Hi-Lo Counting
Card counting is not memorizing every card. It estimates the density of high cards remaining. The two main uses are adjusting bet size and applying deviations.
Hi-Lo Card Values
| Card | Count |
|---|---|
| 2-6 | +1 |
| 7-9 | 0 |
| 10、J、Q、K、A | -1 |
App Training Example: How RC Adds Up
Running Count starts at 0 and updates with each exposed card based on Hi-Lo values. In this example, 2-6 count as +1, 7-9 count as 0, and 10, J, Q, K, A count as -1. After adding them up, the final RC is +2.
RC / TC
Running Count (RC) updates with every exposed card. True Count (TC) = RC / decks remaining. TC standardizes edge strength across different shoe depths.
TC Calculation Examples
In practice, first estimate how many cards remain, then convert that to decks remaining.

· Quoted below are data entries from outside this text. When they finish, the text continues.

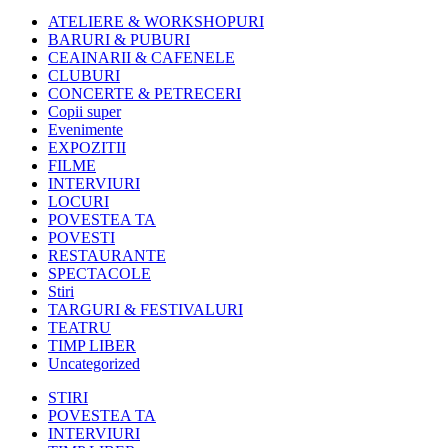
ATELIERE & WORKSHOPURI
BARURI & PUBURI
CEAINARII & CAFENELE
CLUBURI
CONCERTE & PETRECERI
Copii super
Evenimente
EXPOZITII
FILME
INTERVIURI
LOCURI
POVESTEA TA
POVESTI
RESTAURANTE
SPECTACOLE
Stiri
TARGURI & FESTIVALURI
TEATRU
TIMP LIBER
Uncategorized
STIRI
POVESTEA TA
INTERVIURI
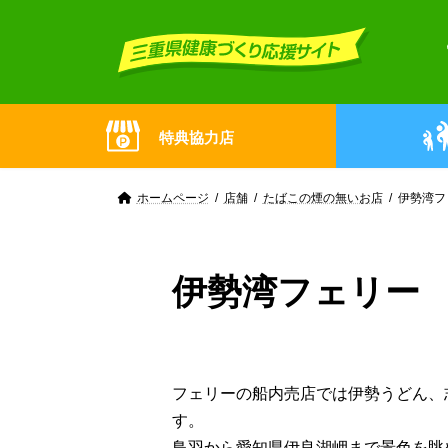
Skip
Skip
to
to
the
the
content
Navigation
特典協力店
ホームページ
店舗
たばこの煙の無いお店
伊勢湾フ
伊勢湾フェリー
フェリーの船内売店では伊勢うどん、
す。
鳥羽から愛知県伊良湖岬まで景色を眺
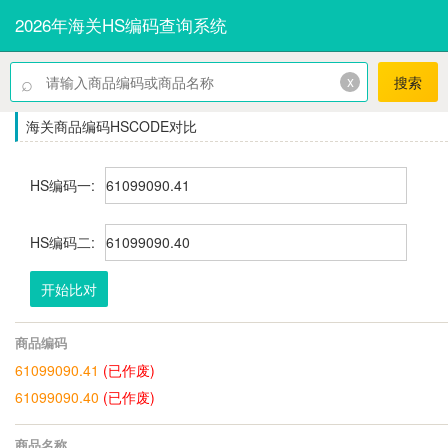
2026年海关HS编码查询系统
⌕
x
搜索
海关商品编码HSCODE对比
HS编码一:
HS编码二:
开始比对
商品编码
61099090.41
(已作废)
61099090.40
(已作废)
商品名称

Since one deck has 52 cards, TC is roughly RC divided by (cards remaining / 52).
| Situation | RC | Cards Left | Decks Converted | TC | Interpretation |
|---|---|---|---|---|---|
| Early Shoe | +5 | 286 cards | 5.5 decks | +0.9 | The edge is just starting to appear; the signal is still weak. |
| Middle Shoe | +7 | 168 cards | 3.2 decks | +2.2 | High-card density is more noticeable, so bet levels deserve attention. |
| Late Shoe | +8 | 94 cards | 1.8 decks | +4.4 | With fewer cards left and a high RC, the betting signal is stronger, but variance also increases. |
How to Use Counting Signals
- Higher TC means the remaining shoe has a higher density of high cards.
- High TC is commonly used to raise bets.
- Some hands switch from basic strategy to a deviation when TC reaches the threshold.
Card counting is usually not illegal, but casinos may still refuse service. This site and app are for learning probability and strategy, not for encouraging gambling.